Rose also accused VA medical staff of falsifying documents to indicate he had violated a pain management narcotic agreement, discharged him from the ER with a blood pressure of 225/170, and slandered him in his official federal medical record with false entries and labeled him as a danger to himself, others and medical staff at the VA.
Rose asked for monetary compensation totaling $350 million for pain and suffering and violation of his constitutional rights. He said part of that pain and suffering included his physical pain and physical inability to attend a family gathering in October 2017 after his sister died, which prevented him from being able to properly grieve with his relatives because his pain was unbearable.

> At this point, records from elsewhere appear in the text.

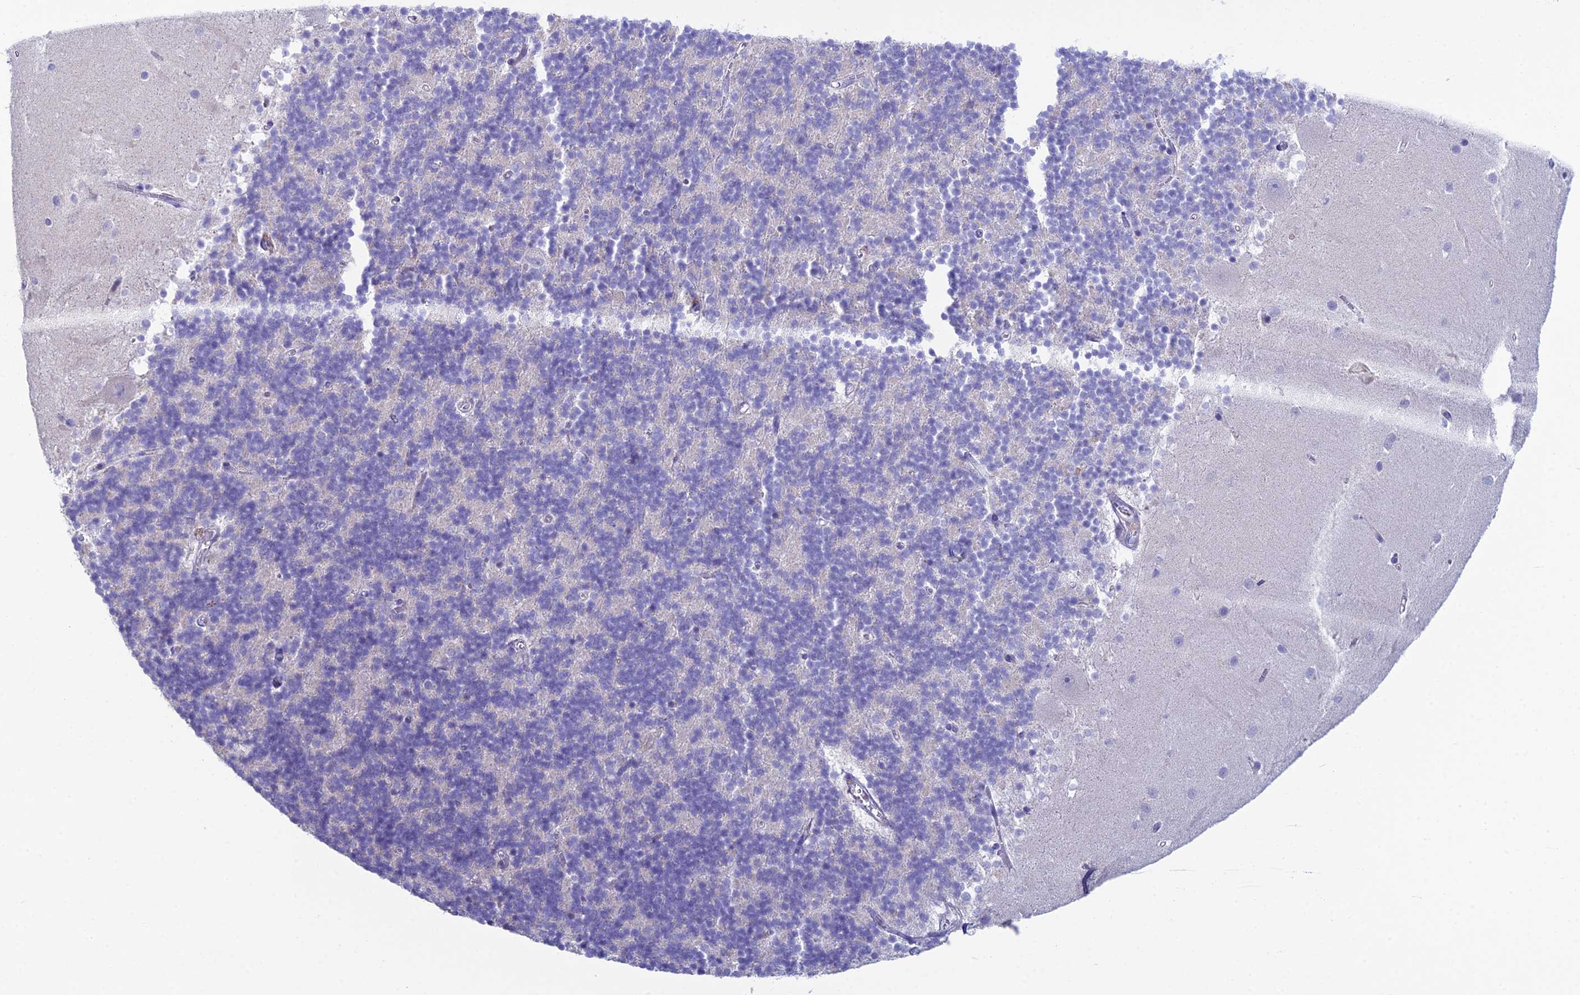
{"staining": {"intensity": "negative", "quantity": "none", "location": "none"}, "tissue": "cerebellum", "cell_type": "Cells in granular layer", "image_type": "normal", "snomed": [{"axis": "morphology", "description": "Normal tissue, NOS"}, {"axis": "topography", "description": "Cerebellum"}], "caption": "This is a histopathology image of IHC staining of benign cerebellum, which shows no staining in cells in granular layer.", "gene": "ACE", "patient": {"sex": "male", "age": 54}}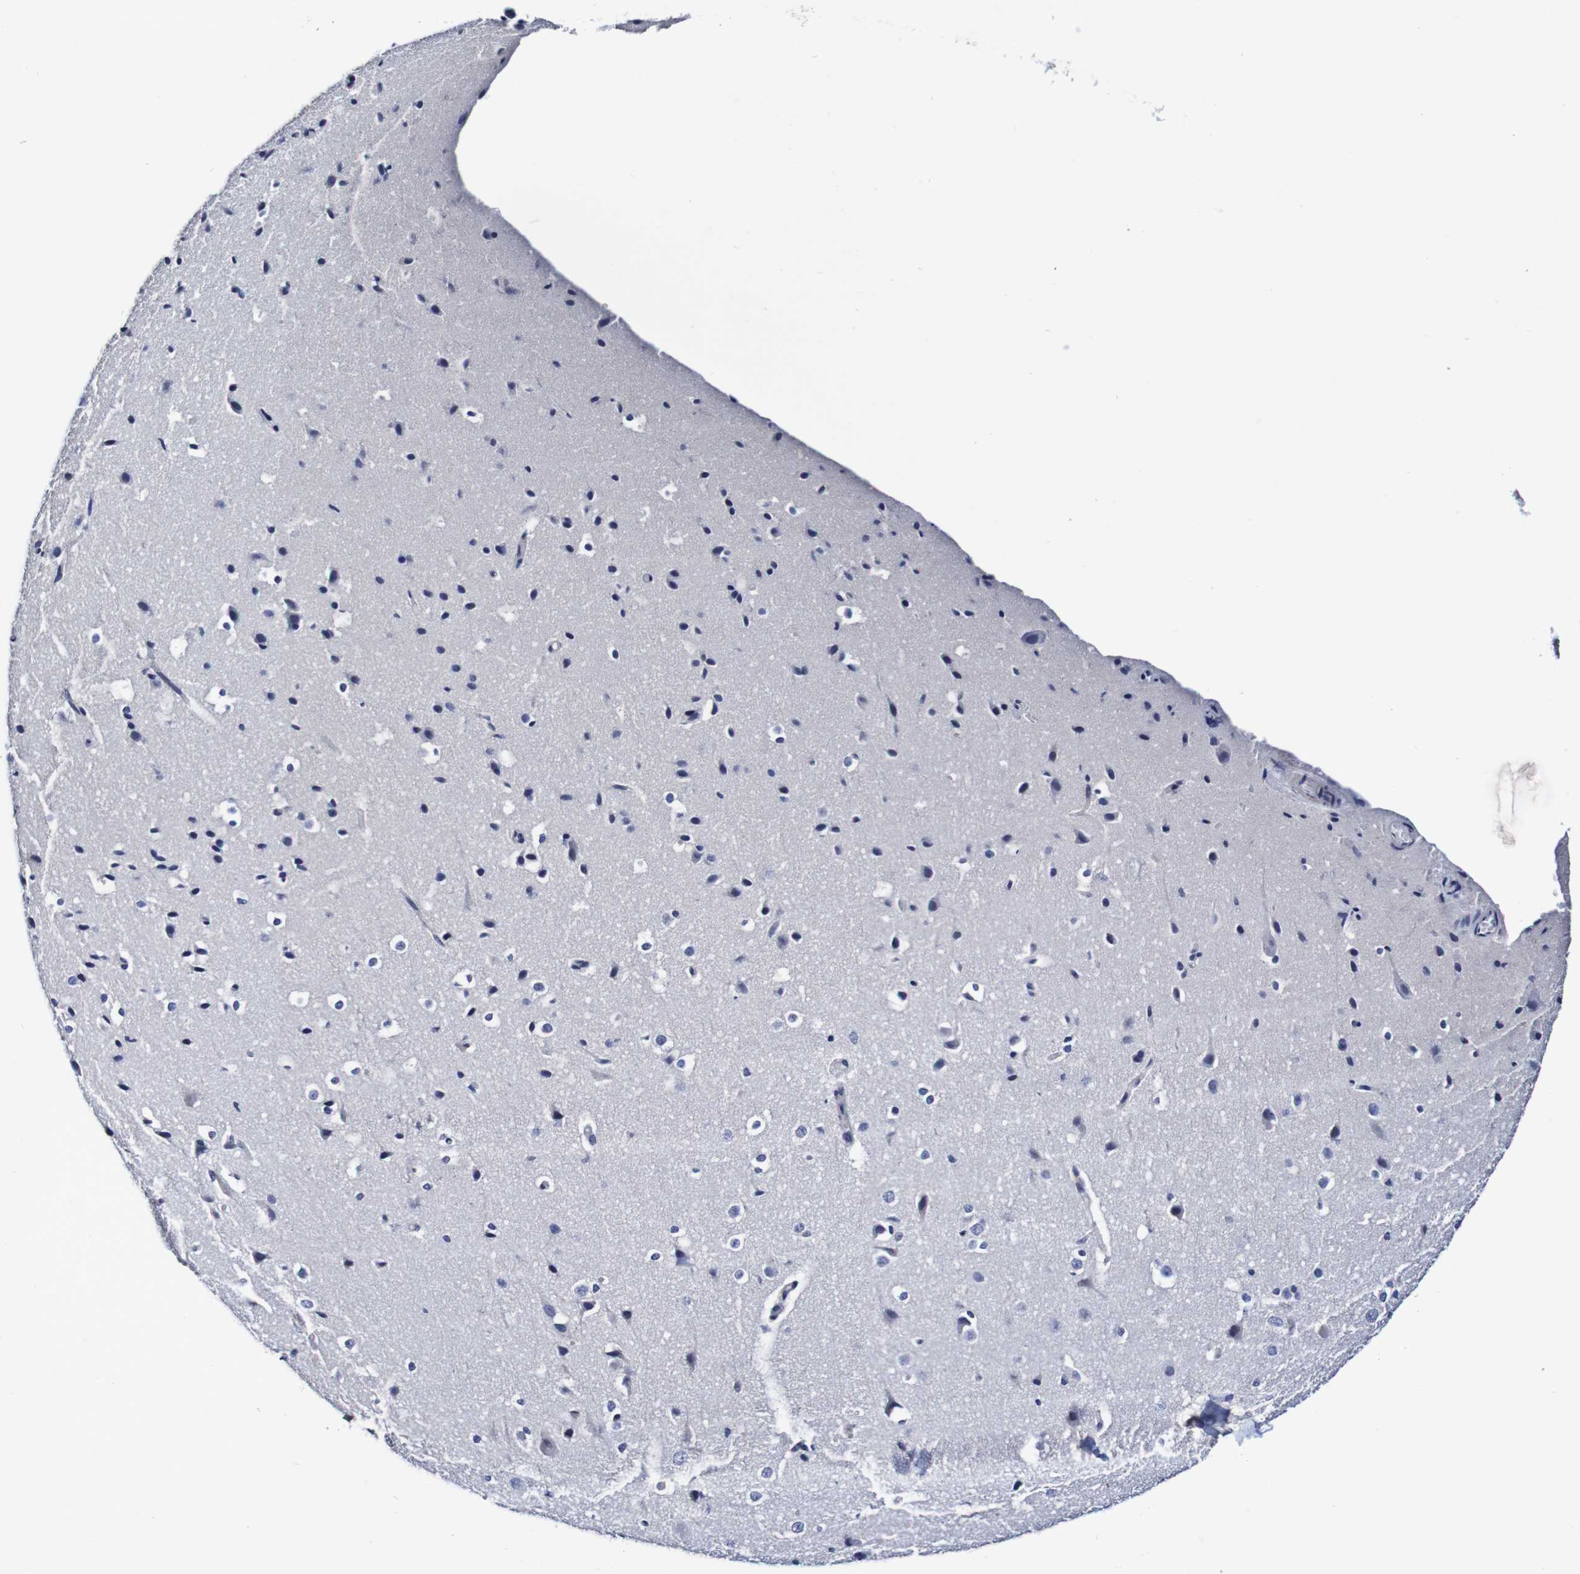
{"staining": {"intensity": "negative", "quantity": "none", "location": "none"}, "tissue": "cerebral cortex", "cell_type": "Endothelial cells", "image_type": "normal", "snomed": [{"axis": "morphology", "description": "Normal tissue, NOS"}, {"axis": "morphology", "description": "Developmental malformation"}, {"axis": "topography", "description": "Cerebral cortex"}], "caption": "Human cerebral cortex stained for a protein using immunohistochemistry (IHC) demonstrates no positivity in endothelial cells.", "gene": "ACVR1C", "patient": {"sex": "female", "age": 30}}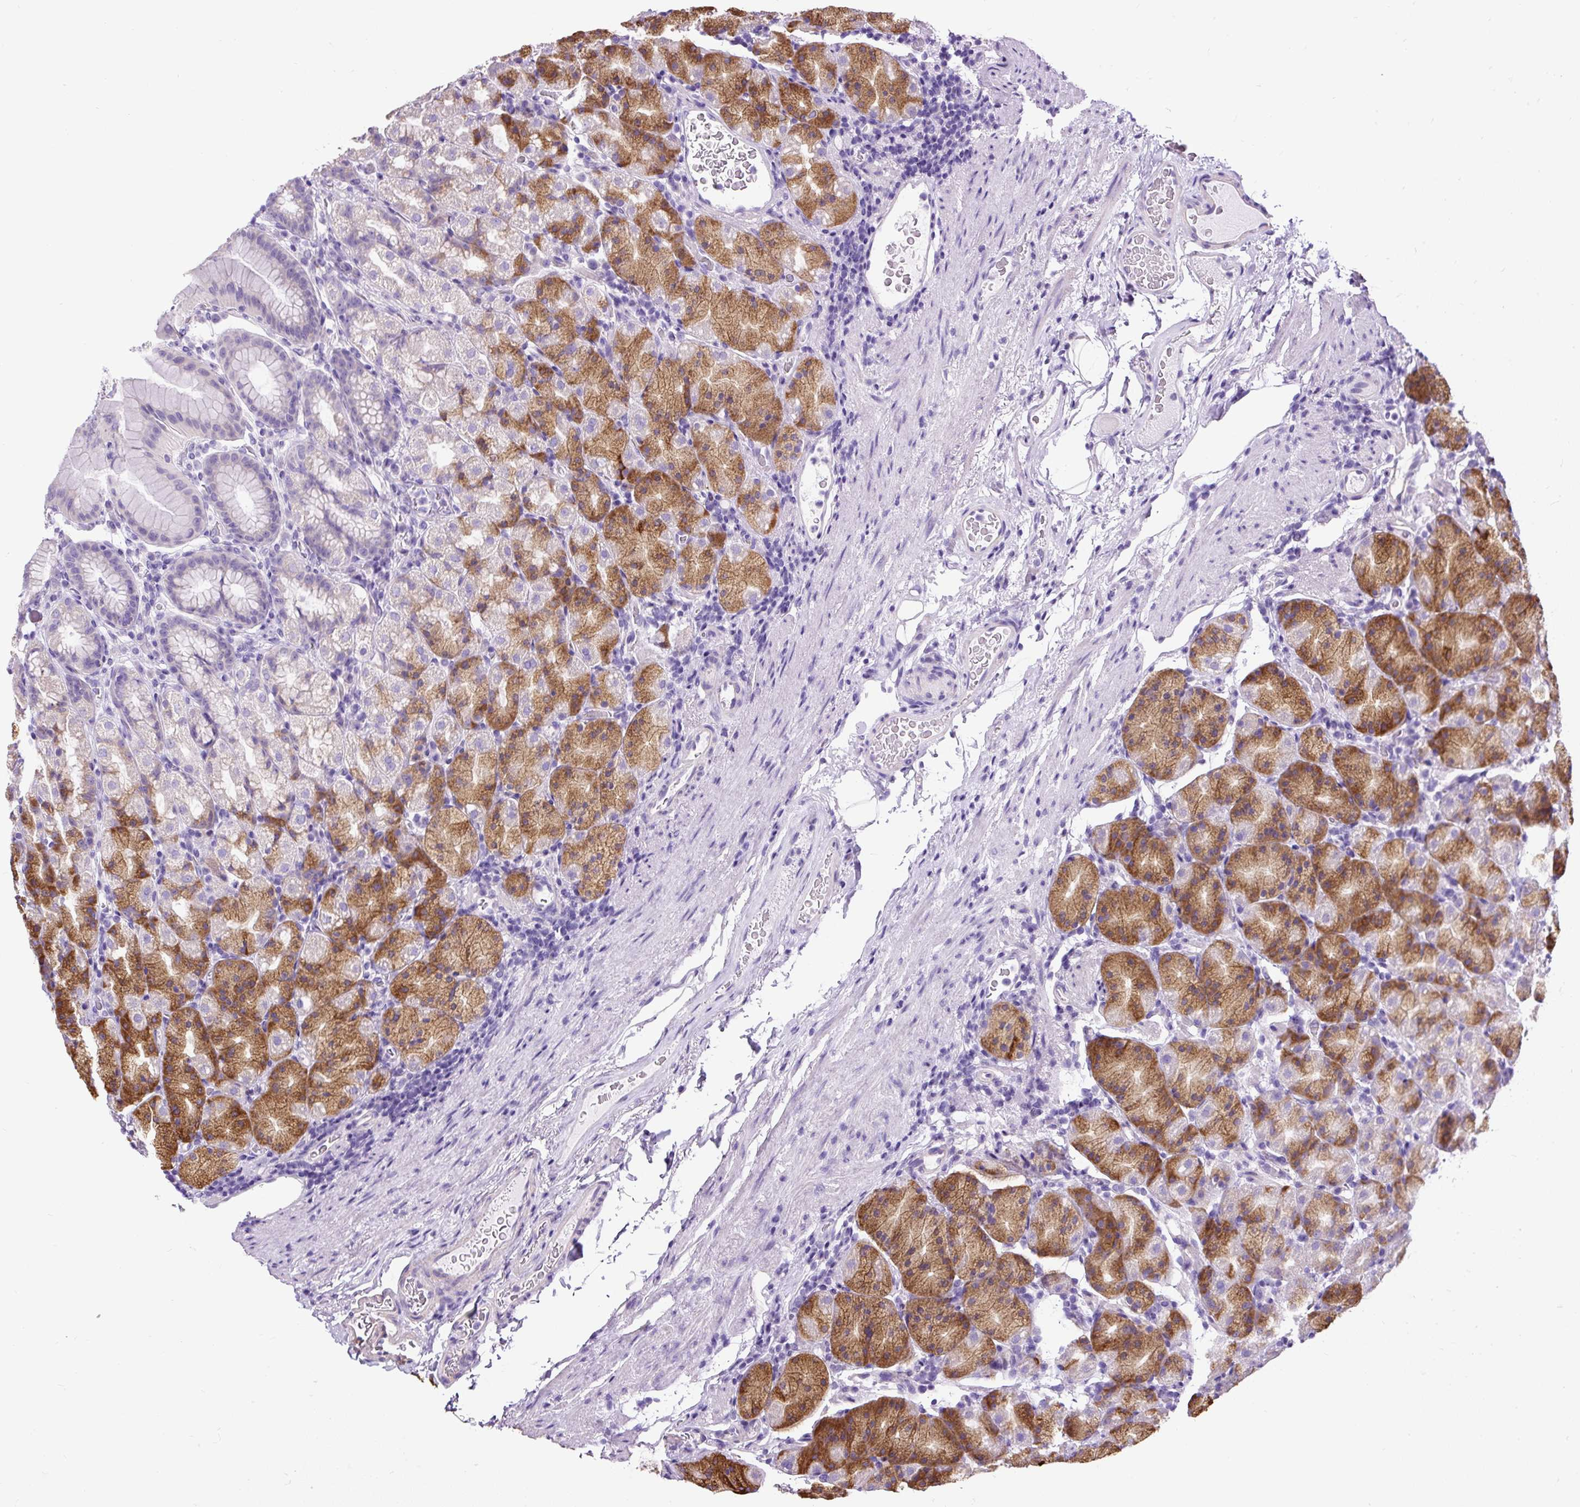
{"staining": {"intensity": "moderate", "quantity": "<25%", "location": "cytoplasmic/membranous"}, "tissue": "stomach", "cell_type": "Glandular cells", "image_type": "normal", "snomed": [{"axis": "morphology", "description": "Normal tissue, NOS"}, {"axis": "topography", "description": "Stomach, upper"}, {"axis": "topography", "description": "Stomach"}], "caption": "Brown immunohistochemical staining in normal human stomach demonstrates moderate cytoplasmic/membranous expression in about <25% of glandular cells.", "gene": "PDIA2", "patient": {"sex": "male", "age": 68}}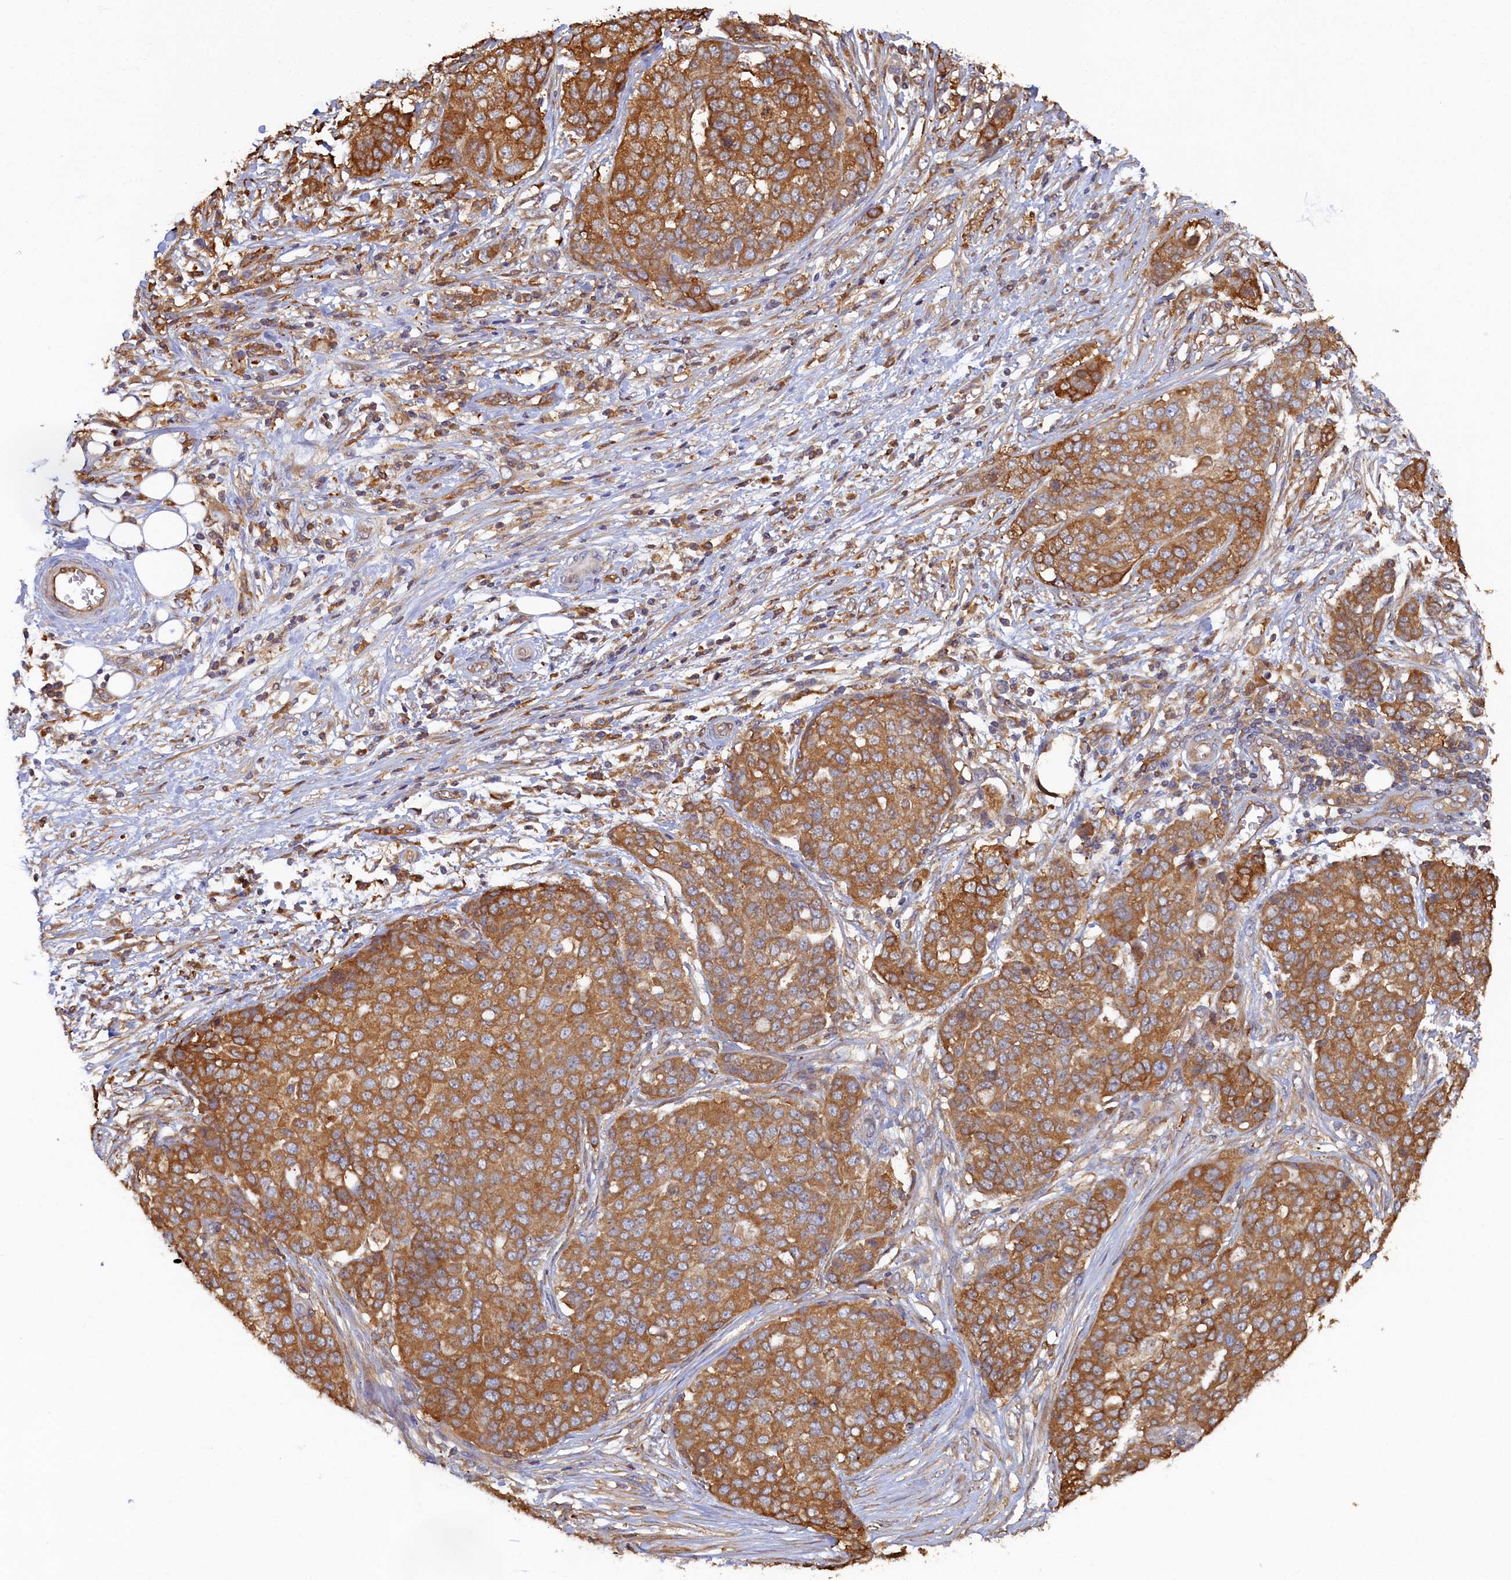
{"staining": {"intensity": "moderate", "quantity": ">75%", "location": "cytoplasmic/membranous"}, "tissue": "ovarian cancer", "cell_type": "Tumor cells", "image_type": "cancer", "snomed": [{"axis": "morphology", "description": "Cystadenocarcinoma, serous, NOS"}, {"axis": "topography", "description": "Soft tissue"}, {"axis": "topography", "description": "Ovary"}], "caption": "IHC photomicrograph of ovarian cancer (serous cystadenocarcinoma) stained for a protein (brown), which demonstrates medium levels of moderate cytoplasmic/membranous staining in about >75% of tumor cells.", "gene": "TIMM8B", "patient": {"sex": "female", "age": 57}}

“On Oct. 8, 2017, I placed a call to Dean Borsos, director of Mountain Home VAMC, begging the VA to help me with my Intractable Pain conditions just for the week to be with my family. Mr. Borsos and the VA refused,” and Rose remained confined to his home while his family was able to be together to grieve. Rose said he willingly served his country without regard to his own physical well-being.
“In my youth I signed a blank check for my country as a United States Marine. I was 11 days late for my wedding, without so much as a phone call, as we sailed for the Libyan coast. Then, after returning from another deployment, my son did not even recognize me. Days and weeks I would leave my wife and child alone in order to defend this great nation and our Constitution. Three contracts guaranteed infantry without hesitation simply because I believe in my country and our heritage.”
Now, Rose said in the suit, “I am homebound, living in my recliner or bed, suffering moment by painful moment while Mountain Home VA ignores my plea for relief.”
Rose said any money he receives as a result of the suit would be placed in a trust:
• “To provide free legal representation to veterans and civilians who are discriminated against by government agencies and doctors and refused ‘the best possible medical care to include opioid based medications’ for intractable pain;
• “Educate government officials and the general public the need of opioid based medication to treat severe Intractable Pain conditions for veterans, the elderly, cancer patients, the disabled and anyone who may be stricken with such illness;
• “Repeal and replace current opioid prescribing guidelines based on falsified data from the CDC, NIH, DEA, etc. at the earliest possible date to prevent further harm and death to veterans and 100 million Americans with Intractable Pain Disease.”
U.S. District Judge Travis McDonough filed an order discouraging the defendants from filing a motion to dismiss until the parties meet and determine if any defect in Rose’s pro se filing “is likely to be cured by filing an amendment.”
McDonough also ordered that “pro se parties familiarize themselves with the Federal Rules of Civil Procedure and Local Rules for the Eastern District of Tennessee, which can be found on the court’s website.”
A week after Rose’s public protest, Roe sent an email to the Johnson City Press saying Rose’s criticisms and protests were unwarranted, though he acknowledged the concerns of veterans like Rose in regard to their medications being taken away and tapered.
“While I support the goals of this initiative and applaud the VA for taking steps to curb dependence on opioids, I also have been made aware of many concerns from veterans like Mr. Rose that necessary pain management may have been reduced or eliminated too quickly and will conduct oversight through my position as chairman of the House Committee on Veterans’ Affairs as to whether the policy needs to be modified,” Roe wrote.
Roe believes the issue is more complicated than what Rose claimed and said the new guidelines for restricting the opioid overuse is a measure that has been implemented to combat the national opioid epidemic.